Le plus souvent on utilise :
- soit l'association amoxycilline + acide clavulanique,
- soit une céphalosporine de 2e ou de 3 e génération, type cefotaxime, ceftriaxone, cefuroxime associée au metronidazole,
- soit la clindamycine qui a une bonne activité sur les germes liés à une pneumopathie de déglutition.
- soit le chloramphénicol qui associe une bonne diffusion et une activité sur les, germes le plus souvent rencontrés. Seule sa toxicité en fait un antibiotique de 2 e choix.
Les fluoroquinolones manquent d'efficacité sur les streptocoques, notamment le pneumocoque, et sur les germes anaérobies. Elles ne sont donc pas indiquées. De même, la pénicilline G injectable en monothérapie est insuffisante pour traiter la majorité des germes rencontrés.

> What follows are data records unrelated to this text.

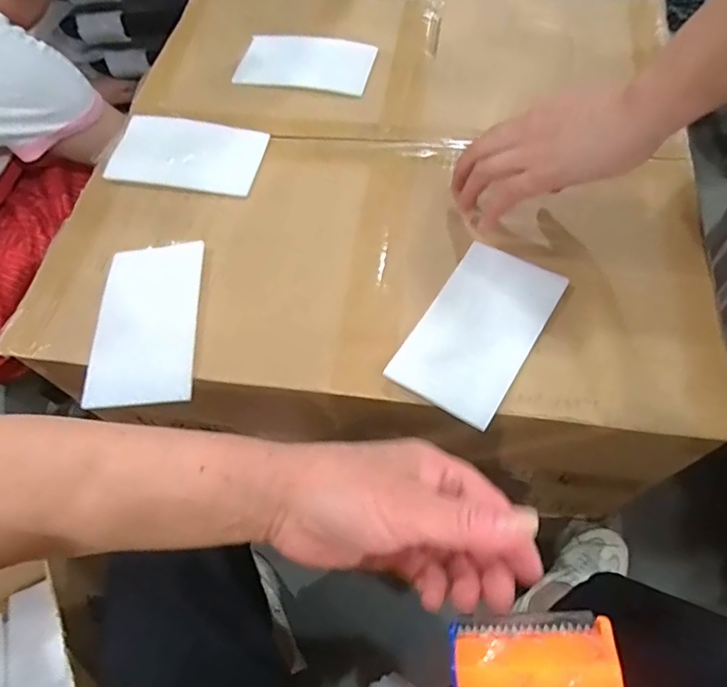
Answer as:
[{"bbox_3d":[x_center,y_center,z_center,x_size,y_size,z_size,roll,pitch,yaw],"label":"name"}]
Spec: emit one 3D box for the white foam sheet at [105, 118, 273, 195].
[{"bbox_3d":[-0.165,-0.179,0.503,0.137,0.010,0.074,8,73,-1],"label":"white foam sheet"}]

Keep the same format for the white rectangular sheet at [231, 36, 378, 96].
[{"bbox_3d":[-0.061,-0.298,0.563,0.138,0.016,0.069,10,63,9],"label":"white rectangular sheet"}]

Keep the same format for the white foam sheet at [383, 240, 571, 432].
[{"bbox_3d":[0.085,-0.010,0.392,0.079,0.013,0.138,28,67,17],"label":"white foam sheet"}]

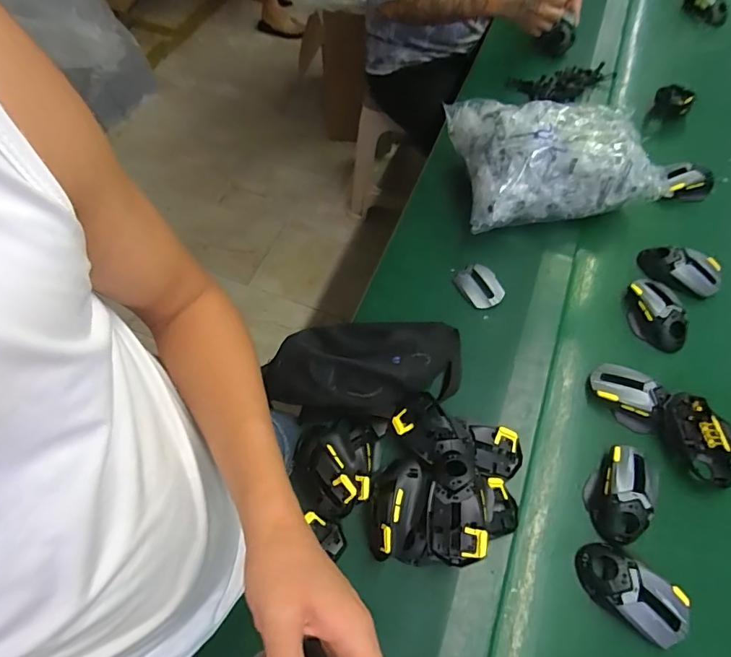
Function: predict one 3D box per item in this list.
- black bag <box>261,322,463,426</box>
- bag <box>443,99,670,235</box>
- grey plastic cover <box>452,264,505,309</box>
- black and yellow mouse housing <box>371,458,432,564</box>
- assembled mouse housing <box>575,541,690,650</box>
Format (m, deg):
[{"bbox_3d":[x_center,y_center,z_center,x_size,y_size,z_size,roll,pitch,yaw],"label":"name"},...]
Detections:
[{"bbox_3d":[0.002,0.051,0.631,0.268,0.069,0.152,-2,61,0],"label":"black bag"},{"bbox_3d":[0.322,-0.297,0.791,0.313,0.140,0.229,-8,60,-5],"label":"bag"},{"bbox_3d":[0.182,-0.066,0.735,0.050,0.031,0.077,-29,64,-14],"label":"grey plastic cover"},{"bbox_3d":[0.040,0.212,0.539,0.068,0.043,0.112,6,61,5],"label":"black and yellow mouse housing"},{"bbox_3d":[0.297,0.295,0.509,0.115,0.035,0.059,31,66,17],"label":"assembled mouse housing"}]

En cas d'épanchement accompagnant une pneumonie non compliquée, c'est-à-dire un épanchement peu important et non cloisonné, la durée de l'antibiothérapie est la même que pour une pneumonie, soit 15 jours. Pour les épanchements purulents ou cloisonnés, la durée va dépendre de la qualité du drainage.

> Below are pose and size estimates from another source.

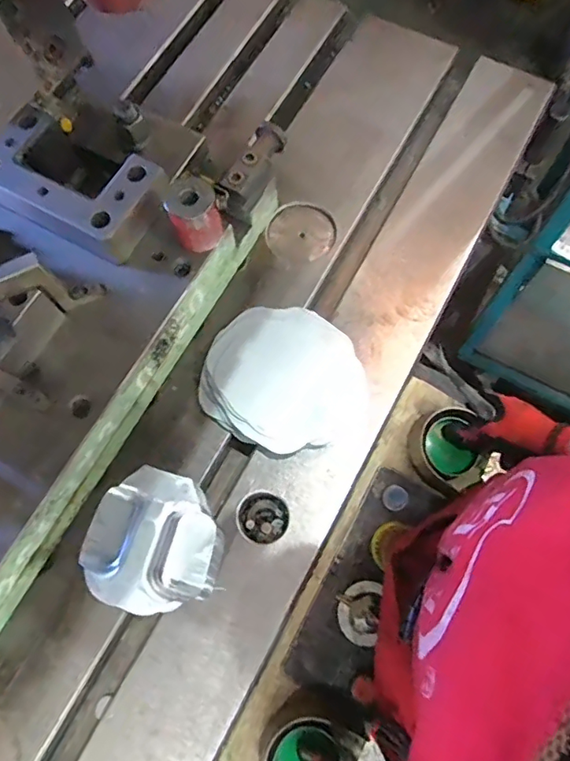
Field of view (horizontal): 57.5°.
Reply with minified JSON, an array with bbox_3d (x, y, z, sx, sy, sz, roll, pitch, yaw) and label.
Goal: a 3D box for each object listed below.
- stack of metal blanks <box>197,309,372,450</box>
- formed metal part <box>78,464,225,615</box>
[{"bbox_3d":[0.001,-0.001,0.576,0.167,0.042,0.162,37,77,13],"label":"stack of metal blanks"},{"bbox_3d":[-0.116,0.141,0.461,0.120,0.027,0.115,-1,71,2],"label":"formed metal part"}]

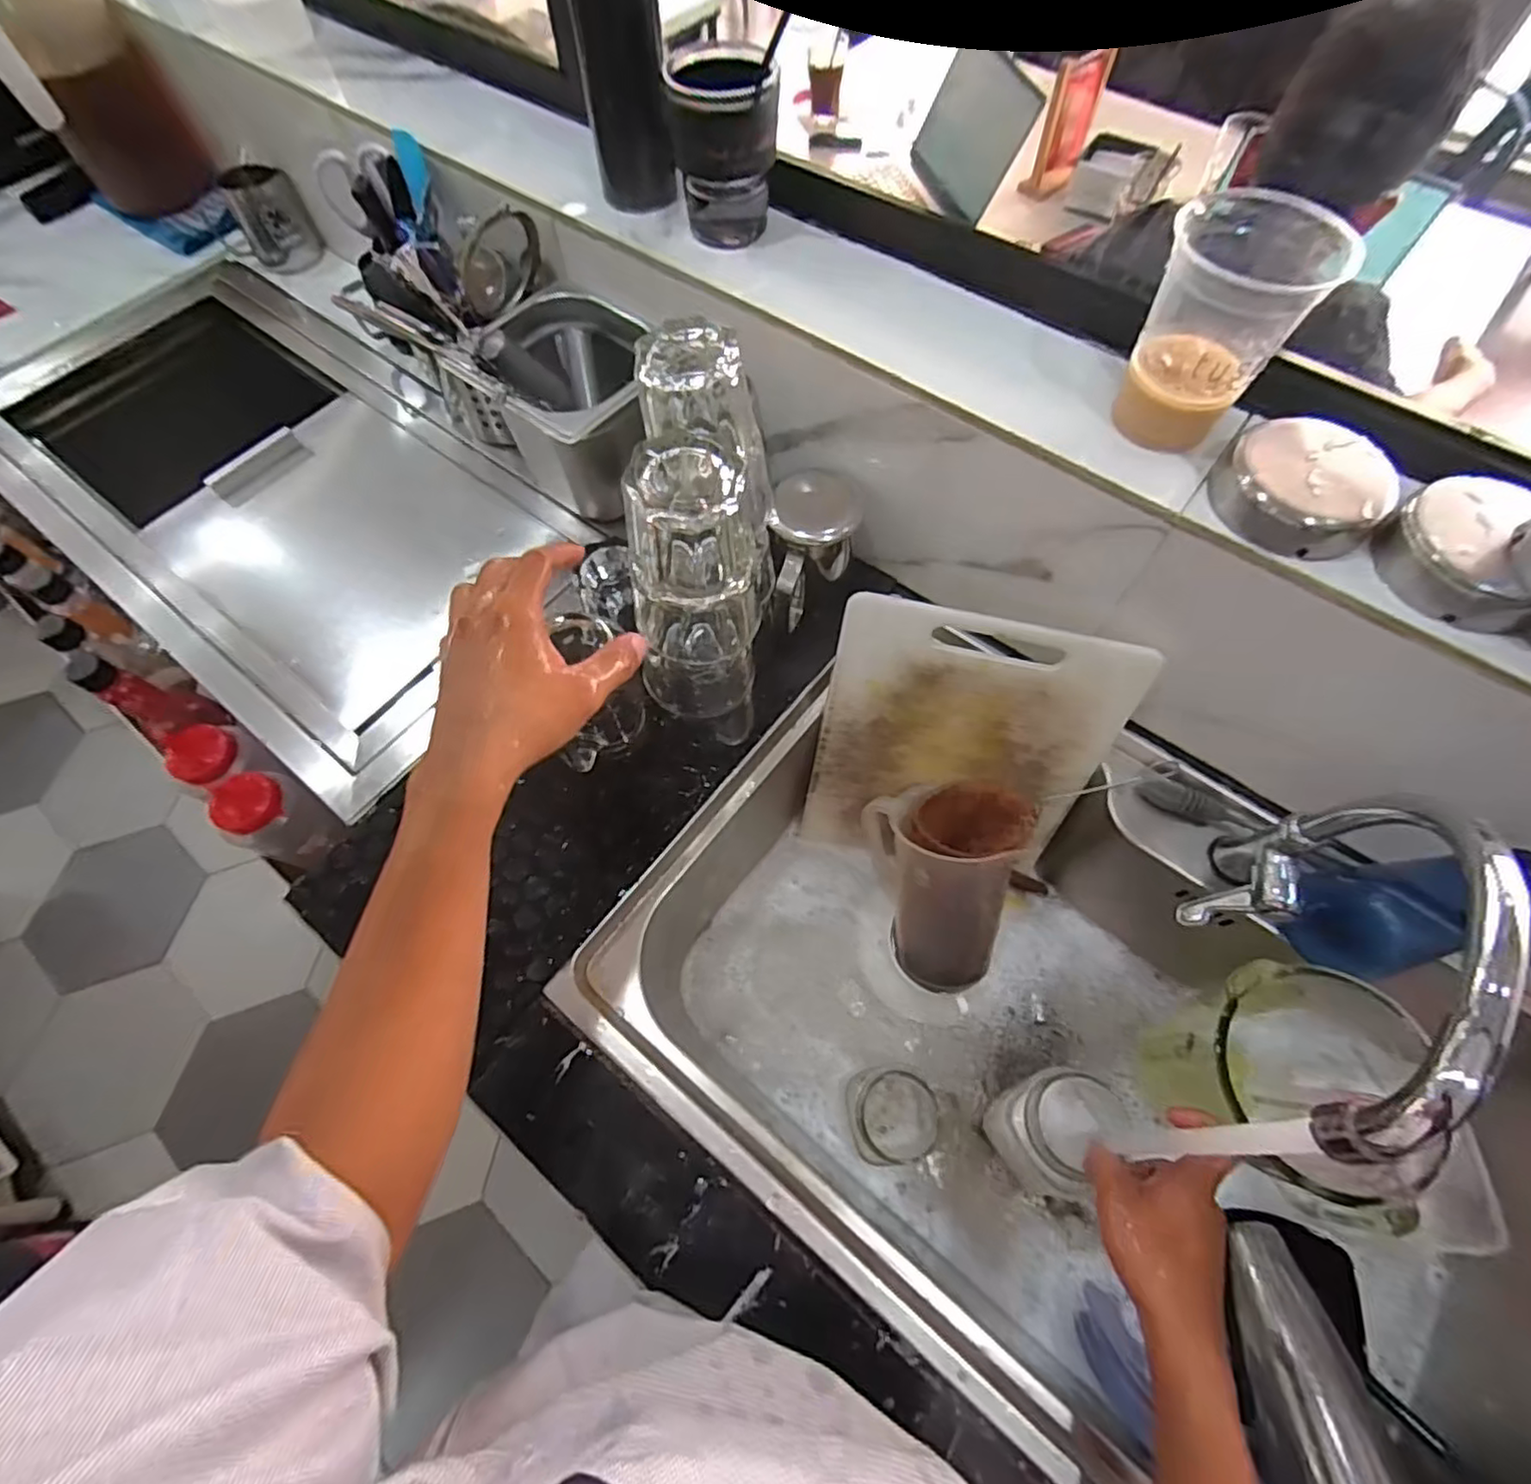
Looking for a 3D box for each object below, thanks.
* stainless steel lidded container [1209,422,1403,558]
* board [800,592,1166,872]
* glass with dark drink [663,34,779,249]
[{"bbox_3d":[0.339,-0.162,0.431,0.081,0.033,0.087,0,65,1],"label":"stainless steel lidded container"},{"bbox_3d":[0.176,0.013,0.638,0.249,0.296,0.017,11,43,7],"label":"board"},{"bbox_3d":[-0.031,-0.490,0.565,0.089,0.120,0.076,-4,65,-1],"label":"glass with dark drink"}]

2. L'évacuation du liquide
Elle fait appel à de nombreuses techniques :
- évacuation simple à l'aiguille
- drainage simple plus ou moins associé à des lavages pleuraux
- fibrinolyse intrapleurale
- chirurgie
L'évacuation simple à l'aiguille
Elle peut être efficace et suffisante au stade de diffusion ou au début du stade de collection, à condition que l'évacuation soit complète.
Le drainage
Les épanchements très abondants, cloisonnés ou purulents nécessitent le plus souvent un drainage. La persistance de la fièvre ou de la dégradation de l'état général sont des signes de persistance de l'épanchement et, en général, de la nécessité d'une évacuation plus complète. Un pH pleural < 7,2, un taux de glucose < 0,4 g/l ou un taux de LDH > 600 sur la ponction exploratrice initiale sont des arguments en faveur de l'évolution vers l'empyème, donc vers la nécessité d'un drainage. La pose d'un drain thoracique est un geste chirurgical qui nécessite une parfaite maîtrise de la technique et des conditions d'asepsie rigoureuse.
La fibrinolyse
Les fibrinolytiques sont de plus en plus utilisés à l'hôpital pour améliorer le rendement et l'efficacité du drainage. L'urokinase et la streptokinase, en lysant les cloisons des logettes, permettent d'augmenter la quantité de liquide drainé et aussi d'éliminer une partie considérable des épanchements localisés. Ces médicaments coûtent très cher, mais permettent d'éviter une intervention chirurgicale évacuatrice.
Le traitement chirurgical
La chirurgie (pleuroscopie et/ou thoracotomie) est indiquée après échec du traitement médical et du drainage simple.
Dans tous les cas, une kinésithérapie à type d'expiration et surtout d'inspiration forcées est utile pour diminuer les adhérences pleurales. Elle doit être débutée précocement et prolongée plusieurs semaines.
VI. Conclusion
Les pleurésies purulentes sont des infections sévères. La qualité de l'évacuation pleurale associée à une antibiothérapie adaptée et à la kinésithérapie permettent de diminuer les complications (fistule... ) et les séquelles fonctionnelles et, surtout, de réduire la mortalité qui reste supérieure à 15%.